İyisin, hoşsun, beş dil biliyorsun, eğitimlisin ama Instagram hesabında hashtag kasmışsın, selfie prensesi olmuşsun; tweetlerin desek küfürlü gibi esprili gibi, yani bunları değiştirip gelsen; hatta bunlar hiç olmasa işe uygunsun gibi bir mantıkla ilerliyor günümüzdeki kurumsal işe alım süreçleri. Ve bu nedenle neredeyse herkes, internetin ilk dönemindeki kadar anonim olmayı özlüyor, kendileriyle bağdaştırılamayacak şekilde kullanıcı isimleri altında sosyal medya aktivitelerini idame ettiriyor.
Firmaların kendi imajlarını korumak gibi bir kaygısı her zaman oldu, bu yeni bir şey değil. Sizden kendinizi öyle ya da böyle ifade ettiğiniz sosyal mecralardaki hesaplarınızı kapatmanızı istemeleri de artık sıradanlaştırdığımız hatta normale oturttuğumuz bir istek haline geldi. Bir tık daha abartırsak “Bankacı kızın nasıl Instagram’ı olabilir ya?” sorusunu da mübah kılacağız çünkü sanki sosyal platformlarda hesap sahibi olmak eşittir Red-light District’te vitrinde striptiz yapıyor olmak gibi bir denklem kurmak üzereyiz. Buradaki kilit nokta, sizin kendinizden vazgeçmeyi ne kadar kabul edeceğiniz.
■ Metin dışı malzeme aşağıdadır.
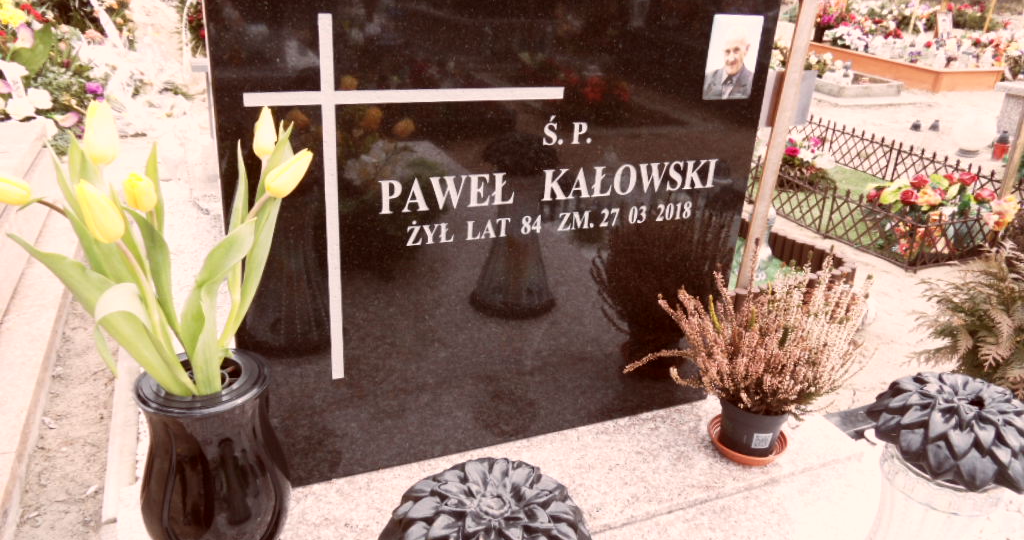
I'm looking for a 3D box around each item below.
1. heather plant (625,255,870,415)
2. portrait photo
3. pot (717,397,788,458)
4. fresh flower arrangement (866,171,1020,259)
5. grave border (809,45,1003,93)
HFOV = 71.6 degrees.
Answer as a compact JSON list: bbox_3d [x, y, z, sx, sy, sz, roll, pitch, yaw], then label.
[{"bbox_3d":[0.373,0.107,1.115,0.354,0.226,0.292,-7,26,-23],"label":"heather plant"},{"bbox_3d":[0.335,-0.320,1.069,0.092,0.122,0.007,-7,25,-23],"label":"portrait photo"},{"bbox_3d":[0.408,0.253,1.207,0.109,0.083,0.109,3,24,-1],"label":"pot"},{"bbox_3d":[1.872,-0.241,3.080,0.560,0.300,0.360,-7,26,-23],"label":"fresh flower arrangement"},{"bbox_3d":[4.740,-2.550,8.860,1.000,0.225,2.130,-6,26,-21],"label":"grave border"}]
Bu kadar bireyselliğinizden vazgeçmeden de yürüyebileceğiniz kariyer yolları mevcut ve bireyselliğinize tutunarak güzel işler yapmayı başarırsanız belki çalışanı metalaştıran bu döngüyü de kırabilecek o azınlıktan olursunuz.
Geleceğinizi garanti altına alabilmeniz için karakterinizi törpülemenizi gerektiren her şey zaten bir vazgeçiştir. Ve bu seçenek her zaman orada bir yerde duruyor olacak. Ama her gün bu dünyada, bu spesifik alanda, kendiniz olarak var olma kararını tekrar tekrar veriyorsunuz ve bu cesarettir. Olduğunuz gibi olarak sandığınızdan daha cesursunuz; umduğunuzdan daha fakir kalabilirsiniz. Neyi seçeceğiniz yine size kalmış.